アッシュは最後まで言い切れず、エリスと共に家の外を出た。
そして、二人は目の前の光景に言葉を失う。
それはまさに「地上戦艦」。
遠く離れていても、それはとても巨大だと分かる。
『なんだこりゃ!?』
『あいつは、まさか!!』
エリスの予想は当たっていた。
その地上戦艦を指揮している人物こそ、
『ハハハハハ!!紋章騎士団に反逆した愚か者よ!隠れても無駄であーる!!この
地上戦艦ジャガーノートからは逃げられんぞ!!』
紋章騎士団第三騎士団長
ボルテック=カタストロフ
『ボルテック!?まさかこの村まで・・・!』
ボルテック襲来。
だが、村人たちは一斉にこう言った。
『反逆者ってなんだ!俺たちは紋章騎士団に逆らった覚えはないぞ!!人違いじゃないのか!』
しかし、ボルテックは初めから聞く耳など持ってはいなかった。
勢いよく指をさし
『そこの赤髪の青年、奴こそ我ら紋章騎士団に牙を向いた罪人であーる!反逆者を村に入れた
お前たちも同罪。
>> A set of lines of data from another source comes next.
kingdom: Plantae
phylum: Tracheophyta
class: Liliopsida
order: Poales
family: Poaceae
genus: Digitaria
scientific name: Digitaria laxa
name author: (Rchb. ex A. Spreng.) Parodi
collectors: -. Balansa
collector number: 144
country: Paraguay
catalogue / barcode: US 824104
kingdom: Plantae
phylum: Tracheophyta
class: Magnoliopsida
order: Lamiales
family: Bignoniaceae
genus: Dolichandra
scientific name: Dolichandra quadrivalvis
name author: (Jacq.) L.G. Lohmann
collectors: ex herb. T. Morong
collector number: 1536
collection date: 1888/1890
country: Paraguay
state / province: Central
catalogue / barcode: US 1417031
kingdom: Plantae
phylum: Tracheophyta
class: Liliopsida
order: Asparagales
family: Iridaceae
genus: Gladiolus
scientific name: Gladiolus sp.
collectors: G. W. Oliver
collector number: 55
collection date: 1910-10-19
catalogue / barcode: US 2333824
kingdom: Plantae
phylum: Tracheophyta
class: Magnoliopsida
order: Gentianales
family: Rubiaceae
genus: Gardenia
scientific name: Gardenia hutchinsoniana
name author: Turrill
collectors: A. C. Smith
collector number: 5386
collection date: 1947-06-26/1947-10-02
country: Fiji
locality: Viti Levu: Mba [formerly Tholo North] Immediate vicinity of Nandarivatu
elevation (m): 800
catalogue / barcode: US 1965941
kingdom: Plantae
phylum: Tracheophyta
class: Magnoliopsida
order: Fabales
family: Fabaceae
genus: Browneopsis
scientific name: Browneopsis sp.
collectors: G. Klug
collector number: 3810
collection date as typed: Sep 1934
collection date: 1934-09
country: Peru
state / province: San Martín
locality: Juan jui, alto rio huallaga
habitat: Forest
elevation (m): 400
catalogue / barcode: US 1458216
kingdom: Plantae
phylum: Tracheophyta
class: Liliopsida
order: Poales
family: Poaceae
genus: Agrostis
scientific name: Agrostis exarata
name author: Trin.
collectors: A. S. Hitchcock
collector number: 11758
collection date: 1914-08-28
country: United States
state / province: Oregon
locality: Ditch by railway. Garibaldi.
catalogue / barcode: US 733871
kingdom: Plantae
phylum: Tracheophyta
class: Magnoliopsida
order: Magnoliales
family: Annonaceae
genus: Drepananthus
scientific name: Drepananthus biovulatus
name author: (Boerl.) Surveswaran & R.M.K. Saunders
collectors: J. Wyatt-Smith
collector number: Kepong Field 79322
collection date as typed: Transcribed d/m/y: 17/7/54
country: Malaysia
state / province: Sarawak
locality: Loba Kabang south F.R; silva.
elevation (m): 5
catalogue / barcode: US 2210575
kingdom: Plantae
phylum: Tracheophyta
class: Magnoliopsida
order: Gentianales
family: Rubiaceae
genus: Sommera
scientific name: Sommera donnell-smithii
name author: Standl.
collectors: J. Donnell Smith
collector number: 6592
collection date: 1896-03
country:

ここで村ごと薙ぎ払ってくれよう!!』
これまで沈黙していたアッシュだったが、静かにエリスの前に出る。
剣を鞘から引き抜き、右肩に乗せてこう言った。
『黙って聞いてたらふざけやがって。村ごと消し飛ばす?それが世界治安組織のすることかよ』
『アッシュ、まさか・・・』
エリスの言葉を無視し、アッシュは続けて口を開く。
『この世界が歪んでるように、紋章騎士団も所詮は歪んだ組織ってことか。いいぜボルテック
、俺を殺しにきたならやってみやがれ。その代わり、俺は簡単には死なねえぞ!』
アッシュ対ボルテック実現。
エリスの不安を他所に、二人は激突する。